Philippe Zdar Forever

Jusqu’au 27 avril, une exposition à l’Espace Castiglione à Paris rend hommage au producteur-chanteur-ingénieur du son Philippe Cerboneschi alias Zdar, disparu le 19 juin 2019. Le photographe Cédric Bertrand, qui l’a suivi depuis ses débuts, expose ses clichés d’une beauté bouleversante. Parce qu’il faisait partie de la grande famille, il est devenu le témoin invisible de l’évolution de tout un mouvement musical à l’origine de la French Touch. A voir absolument. Isabelle Cerboneschi 

Cerbo ©Cédric Bertrand

Cédric Bertrand était étudiant dans une école de photographie lorsqu’il est tombé dans un monde parallèle: celui de la musique électro et des rave-parties. La France découvrait un son nouveau et les gens se rejoignaient dans des lieux improbables pour se balancer au gré de rythmes quasi binaires et des voyages mentaux où les entraînaient quelques substances chimiques. C’était bien avant que l’on parle de la French Touch. Cédric Bertrand avait découvert l’univers où il souhaitait s’oublier.

Lorsqu’il rencontre Philippe Cerboneschi en 1992 sur une péniche dans une after party, ce dernier était un jeune ingénieur du son qui avait débarqué à Paris de sa Savoie natale, quelques années auparavant. Adolescent, Philippe avait monté un groupe de hard rock dans une cave insalubre et rêvait de musique. Sa mère (la mienne aussi, soit dit en passant), voulait qu’il suive les traces de son père et devienne hôtelier. La musique a pris le dessus.

Philippe a suivi tout le cursus: de tea boy il est devenu assistant, puis ingénieur du son aux côtés de Jean-Philippe Bonichon et Dominique Blanc-Francard. Lorsque cette histoire d’amitié inconditionnelle entre Cédric et Philippe est née, ce dernier n’avait pas encore pris le pseudonyme de Zdar. Il n’avait pas encore co-créé Motorbass avec Etienne de Crécy ni Cassius avec Hubert Blanc-Francard, le fils de Dominique. Il n’était pas encore devenu l’ingénieur du son et le producteur le plus doué, le plus prisé de sa génération. Il avait cette fraîcheur des débuts, quand on sait au fond de soi que l’on est fait pour ça, mais qu’on ne connaît ni le jour, ni l’heure…

Au début des années 1990, Cédric Bertrand emménage avec Philippe, son amie Céline et Etienne de Crécy, rue Constance, à Montmartre, dans un petit deux pièces où ils se prêtaient le lit unique à tour de rôle. « Philippe a acheté deux platines, des vinyles, il a tout posé au pied du lit, devant la cheminée et il a commencé à apprendre à mixer, là, au pied du lit », explique Cédric Bertrand.

Extraits d'un jeu de données:
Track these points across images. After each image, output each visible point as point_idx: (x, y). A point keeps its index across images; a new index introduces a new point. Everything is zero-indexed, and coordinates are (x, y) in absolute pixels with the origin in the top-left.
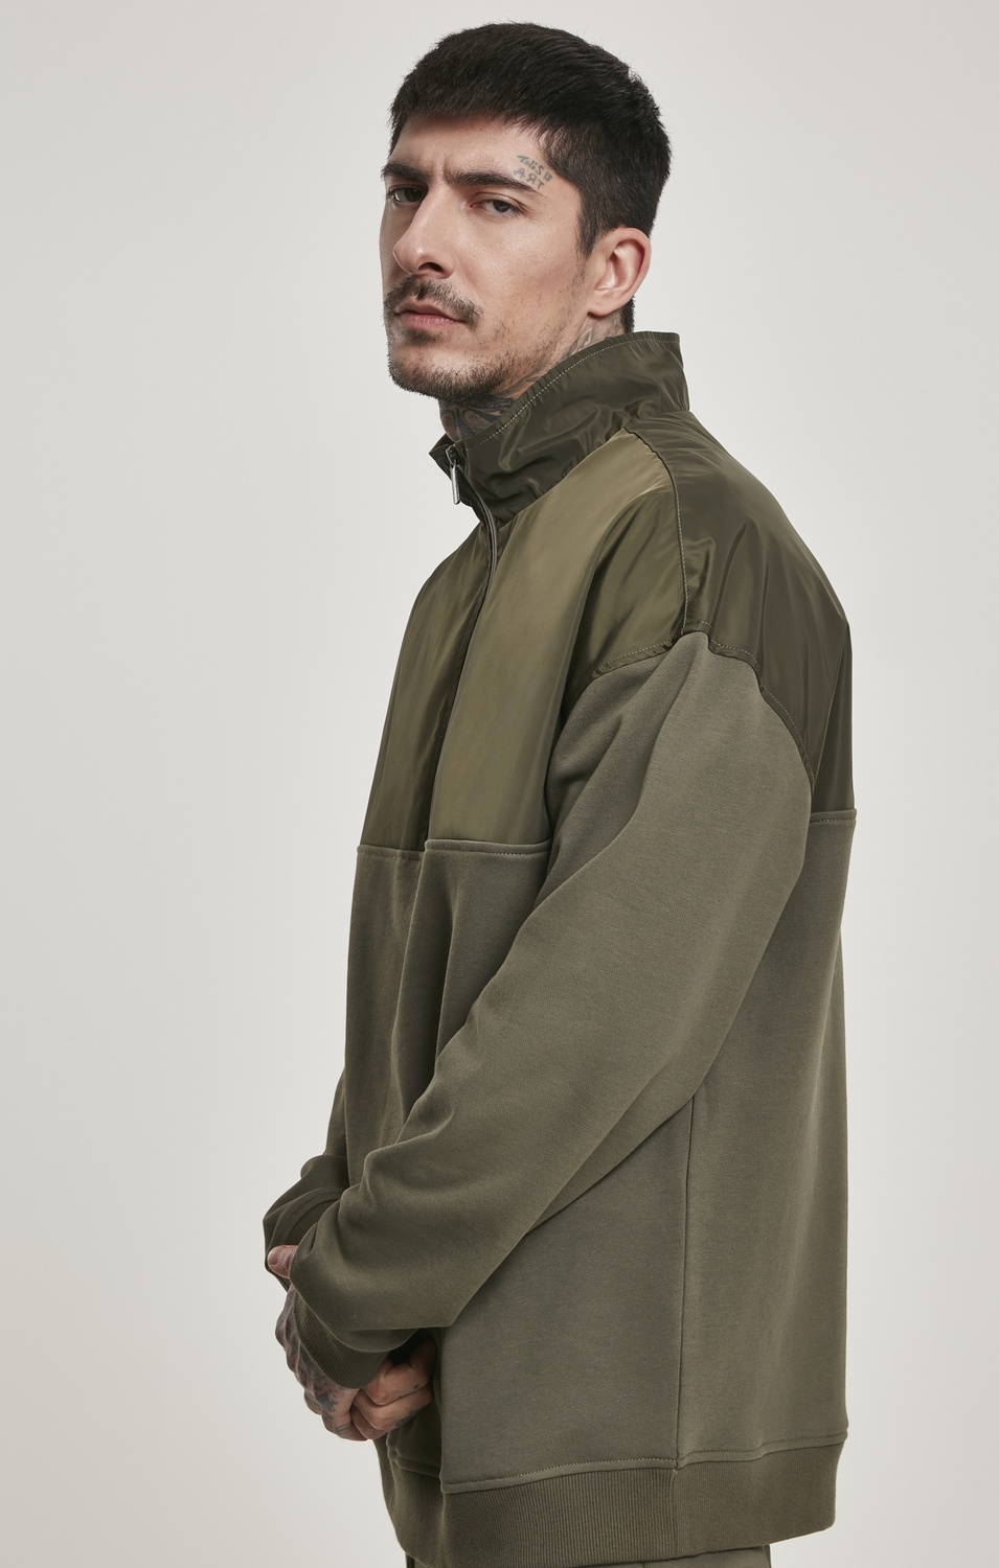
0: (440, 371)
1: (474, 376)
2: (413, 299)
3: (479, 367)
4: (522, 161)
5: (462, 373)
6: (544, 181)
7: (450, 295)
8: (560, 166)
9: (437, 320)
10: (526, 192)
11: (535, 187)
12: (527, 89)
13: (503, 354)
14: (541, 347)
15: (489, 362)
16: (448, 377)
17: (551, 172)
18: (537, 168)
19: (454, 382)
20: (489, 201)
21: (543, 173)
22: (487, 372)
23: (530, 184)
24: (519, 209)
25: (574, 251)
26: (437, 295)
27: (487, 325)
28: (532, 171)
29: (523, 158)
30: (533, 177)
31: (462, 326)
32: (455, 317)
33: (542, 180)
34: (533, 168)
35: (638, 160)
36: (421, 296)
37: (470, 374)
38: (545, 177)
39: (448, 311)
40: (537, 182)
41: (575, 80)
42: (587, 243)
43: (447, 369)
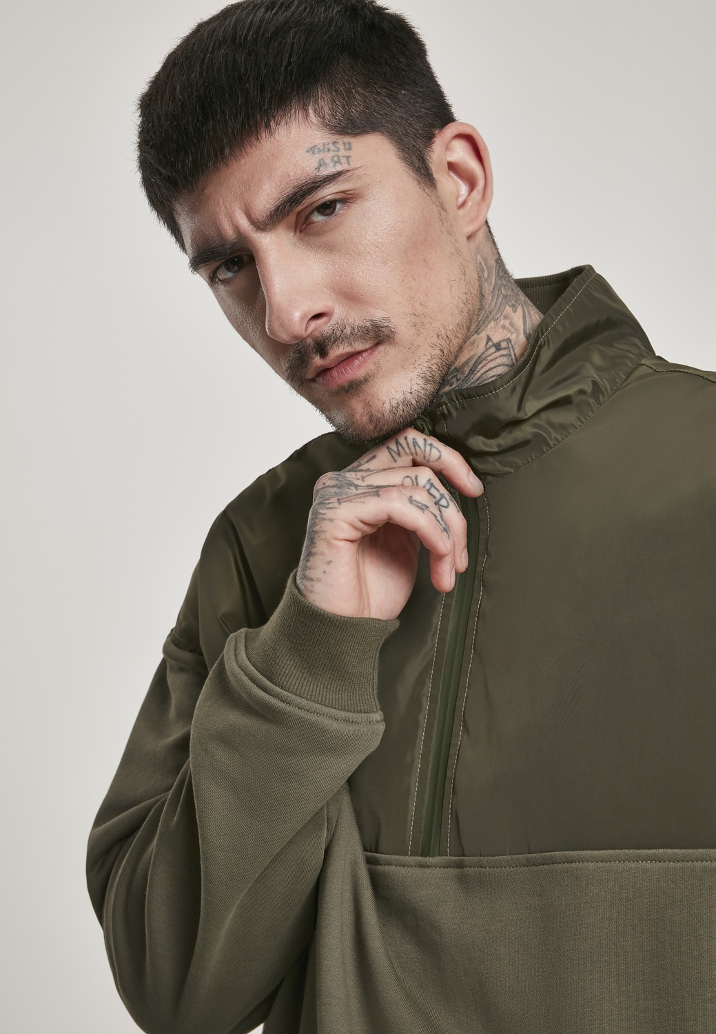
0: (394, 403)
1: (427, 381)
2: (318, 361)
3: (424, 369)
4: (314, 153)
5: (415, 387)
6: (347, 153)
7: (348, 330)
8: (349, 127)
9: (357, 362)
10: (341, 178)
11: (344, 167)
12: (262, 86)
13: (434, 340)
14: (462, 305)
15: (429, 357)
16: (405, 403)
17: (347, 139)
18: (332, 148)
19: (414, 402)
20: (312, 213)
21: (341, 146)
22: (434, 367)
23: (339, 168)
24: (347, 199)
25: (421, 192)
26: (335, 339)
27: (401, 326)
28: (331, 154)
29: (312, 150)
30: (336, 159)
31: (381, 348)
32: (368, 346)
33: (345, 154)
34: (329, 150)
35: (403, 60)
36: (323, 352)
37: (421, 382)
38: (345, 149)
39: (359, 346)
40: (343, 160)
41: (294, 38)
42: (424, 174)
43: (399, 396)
...
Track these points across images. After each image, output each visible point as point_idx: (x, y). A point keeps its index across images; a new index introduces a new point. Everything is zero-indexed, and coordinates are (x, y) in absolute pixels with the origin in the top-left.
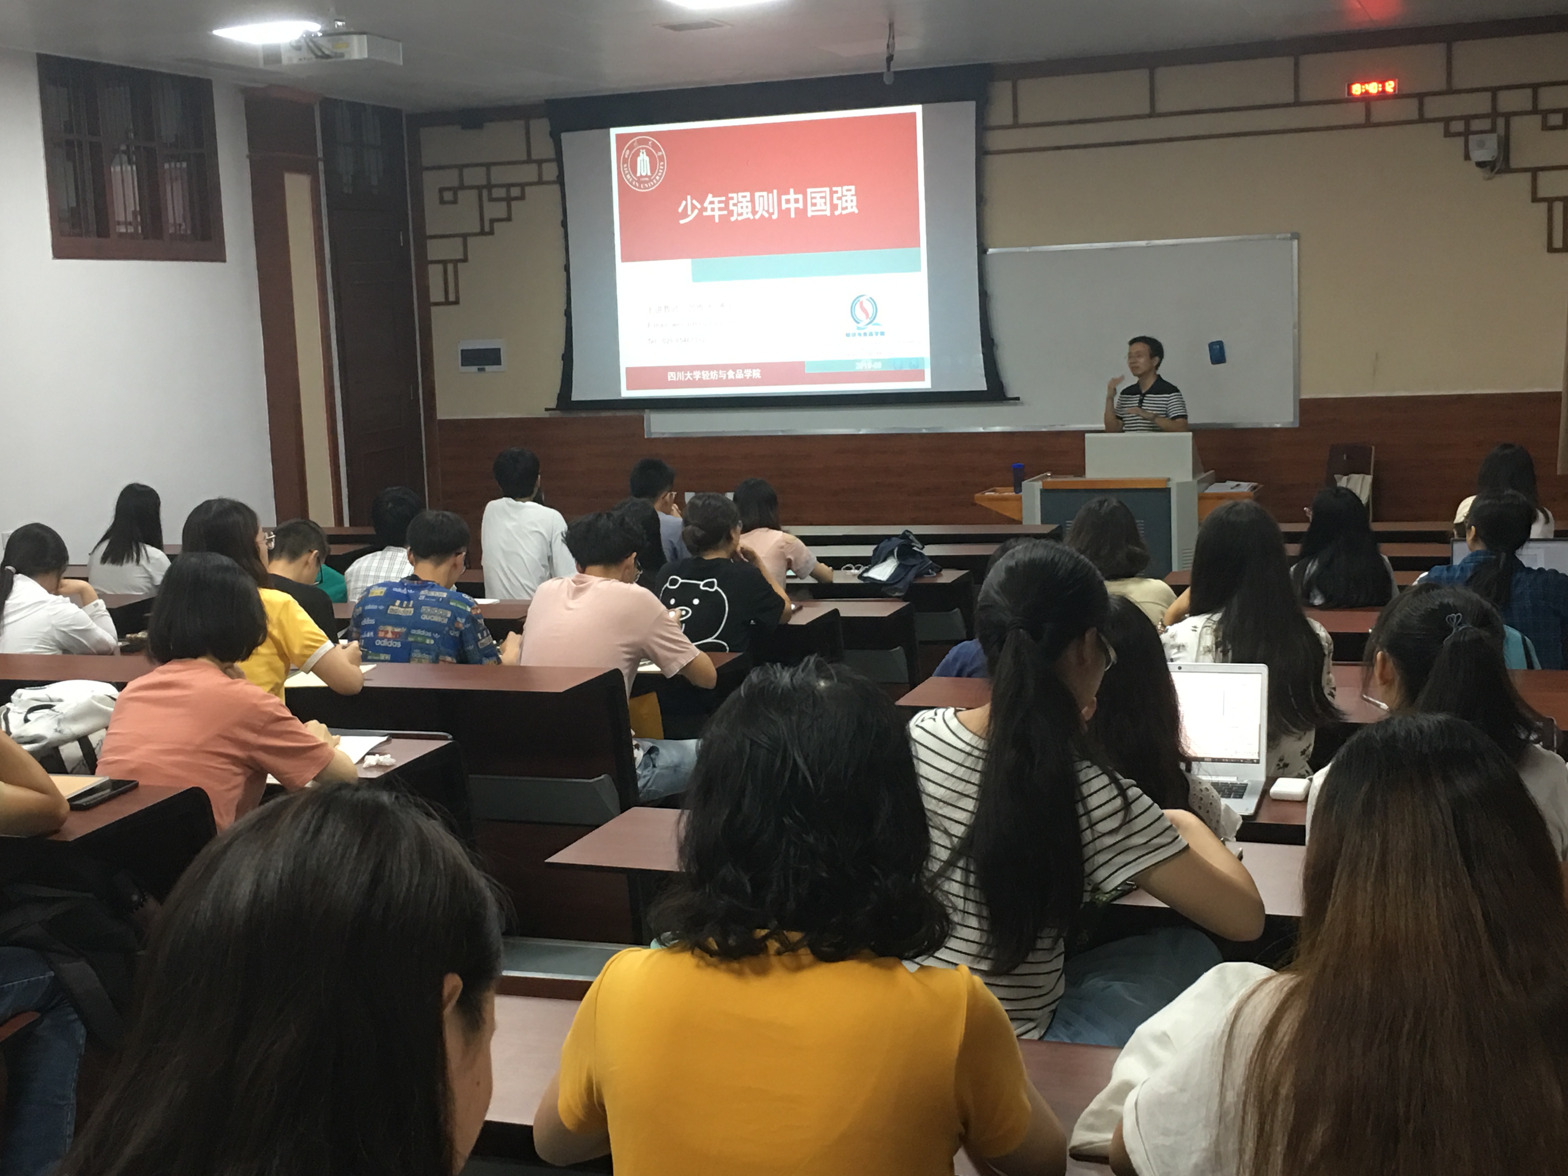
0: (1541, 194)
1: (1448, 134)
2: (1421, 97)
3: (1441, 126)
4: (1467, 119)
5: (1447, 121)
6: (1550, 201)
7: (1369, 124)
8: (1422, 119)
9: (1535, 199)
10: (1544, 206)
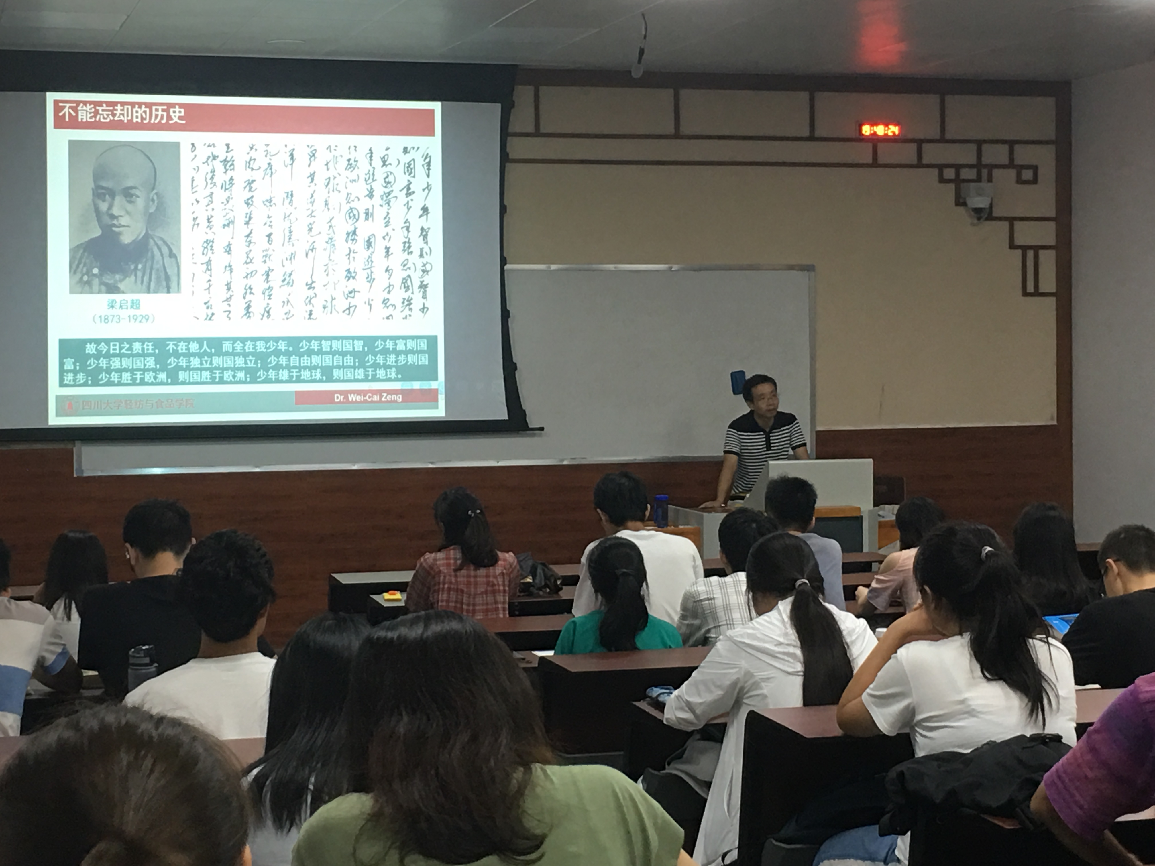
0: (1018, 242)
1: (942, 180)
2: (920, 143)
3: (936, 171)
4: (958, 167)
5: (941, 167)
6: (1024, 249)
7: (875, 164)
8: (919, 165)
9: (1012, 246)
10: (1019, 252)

Objectif visé: Recopiez mot pour mot le passage de l'article sur Philippe Zdar qui s'ouvre sur les mots « Cédric Bertrand était » et se referme sur « il souhaitait s’oublier. ».

Réponse attendue:
Cédric Bertrand était étudiant dans une école de photographie lorsqu’il est tombé dans un monde parallèle: celui de la musique électro et des rave-parties. La France découvrait un son nouveau et les gens se rejoignaient dans des lieux improbables pour se balancer au gré de rythmes quasi binaires et des voyages mentaux où les entraînaient quelques substances chimiques. C’était bien avant que l’on parle de la French Touch. Cédric Bertrand avait découvert l’univers où il souhaitait s’oublier.